[Stored data entries]
[Start of Attachment]

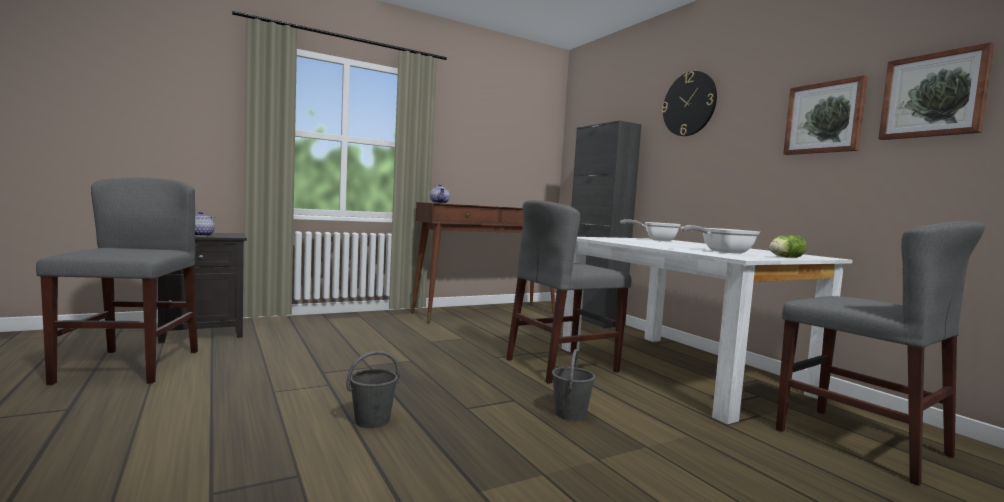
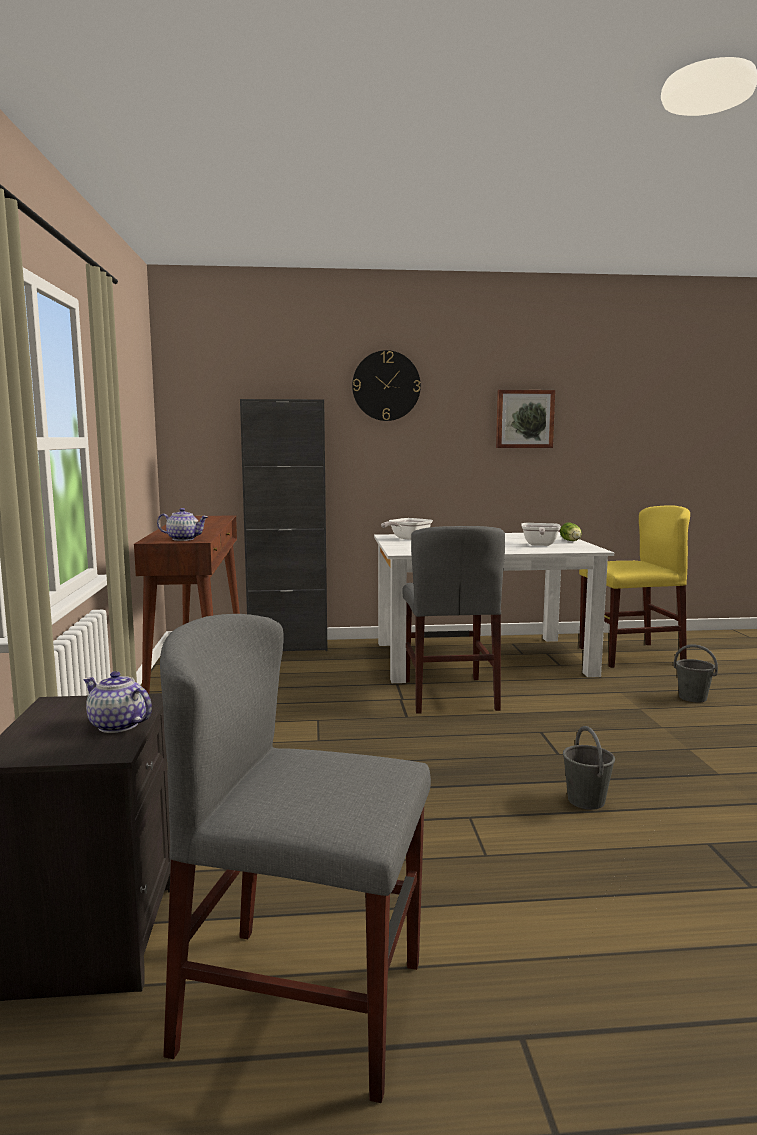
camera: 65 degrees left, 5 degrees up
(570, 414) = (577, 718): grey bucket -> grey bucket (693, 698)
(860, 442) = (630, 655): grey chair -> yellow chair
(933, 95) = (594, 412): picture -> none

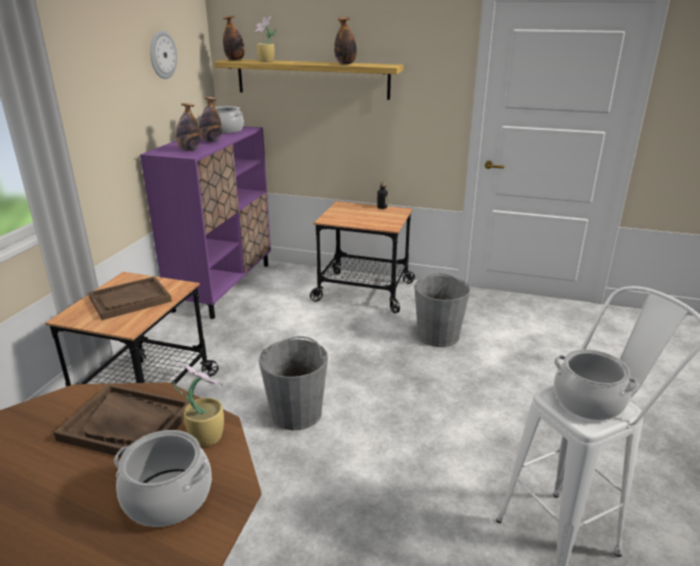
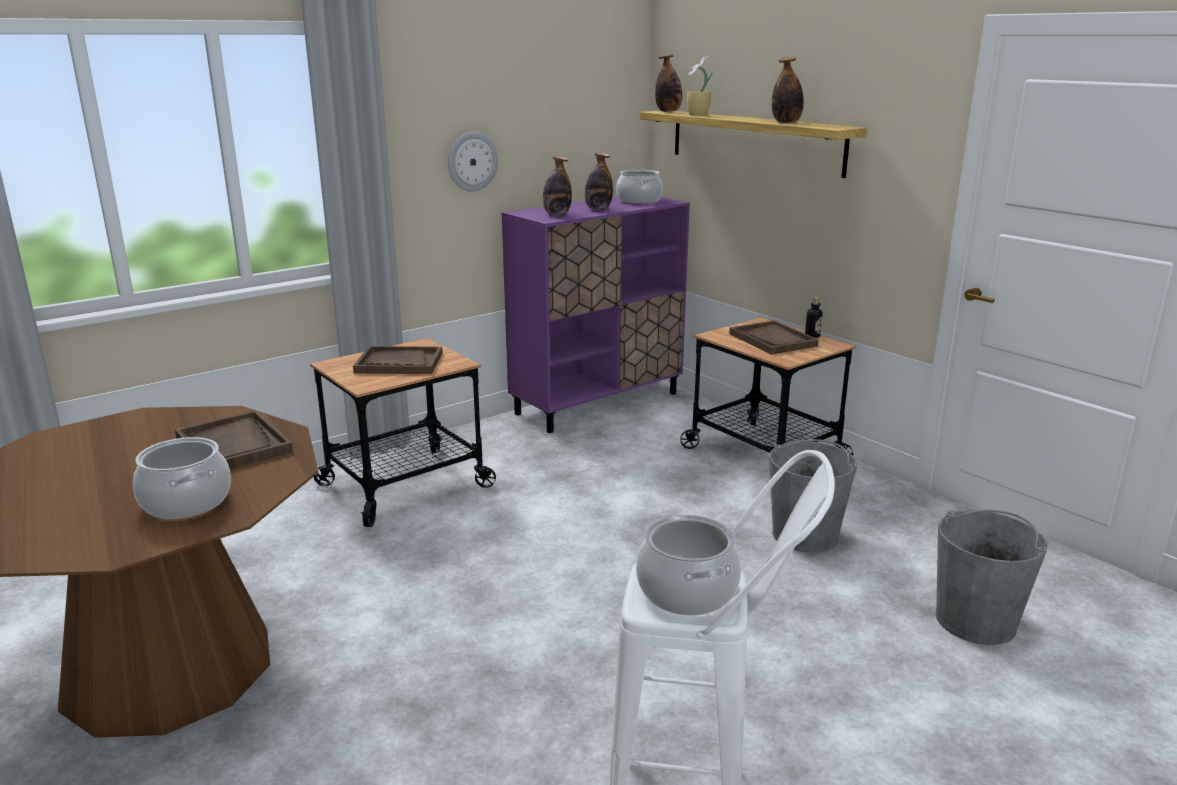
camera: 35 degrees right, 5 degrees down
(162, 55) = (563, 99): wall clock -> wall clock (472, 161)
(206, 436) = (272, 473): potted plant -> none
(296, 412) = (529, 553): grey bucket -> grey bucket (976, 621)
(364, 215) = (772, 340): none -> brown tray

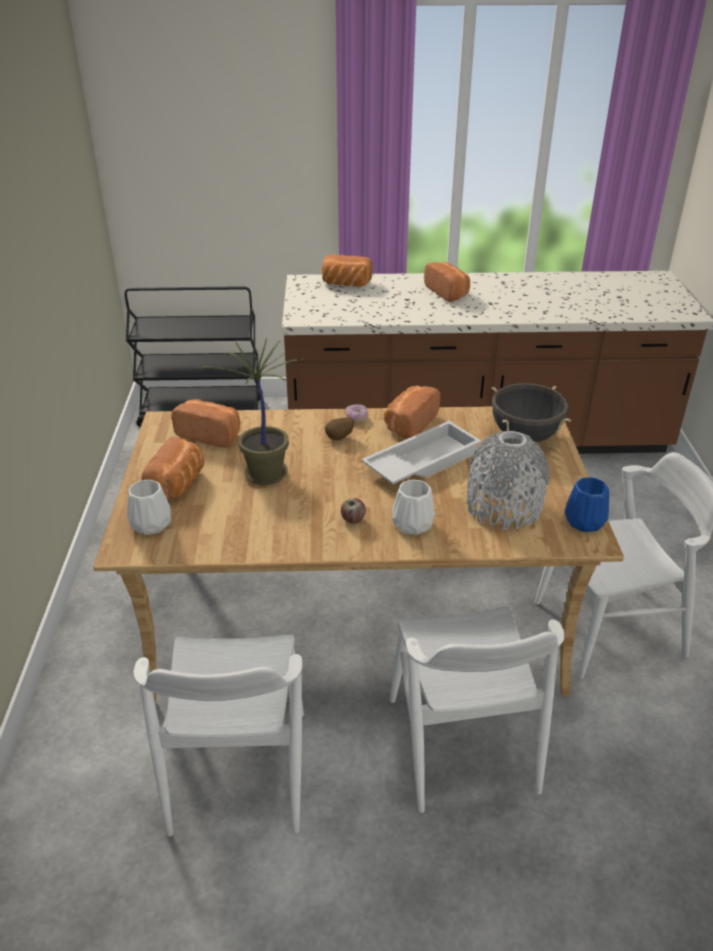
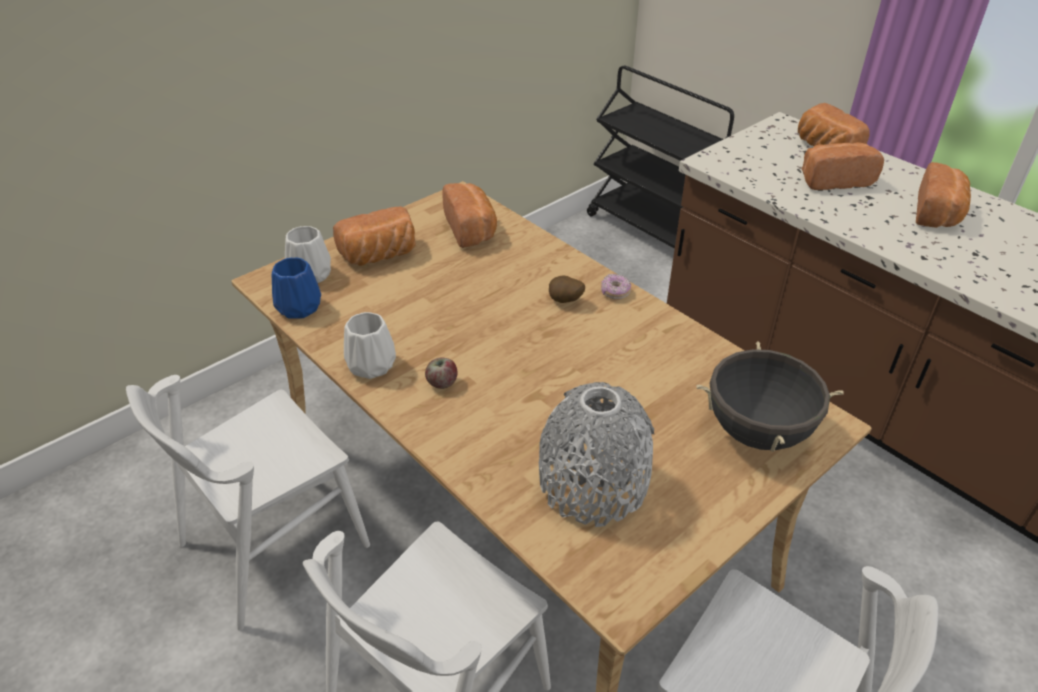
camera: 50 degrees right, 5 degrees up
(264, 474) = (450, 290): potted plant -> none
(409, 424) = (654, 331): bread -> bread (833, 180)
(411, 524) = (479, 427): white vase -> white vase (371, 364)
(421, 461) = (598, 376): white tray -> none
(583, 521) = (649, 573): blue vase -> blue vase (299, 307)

[End of Attachment]

TO DO
Take the lines above from the one holding "(411, 524) = (479, 427): white" to the last and output them exactly.

SOLVED PROBLEM
(411, 524) = (479, 427): white vase -> white vase (371, 364)
(421, 461) = (598, 376): white tray -> none
(583, 521) = (649, 573): blue vase -> blue vase (299, 307)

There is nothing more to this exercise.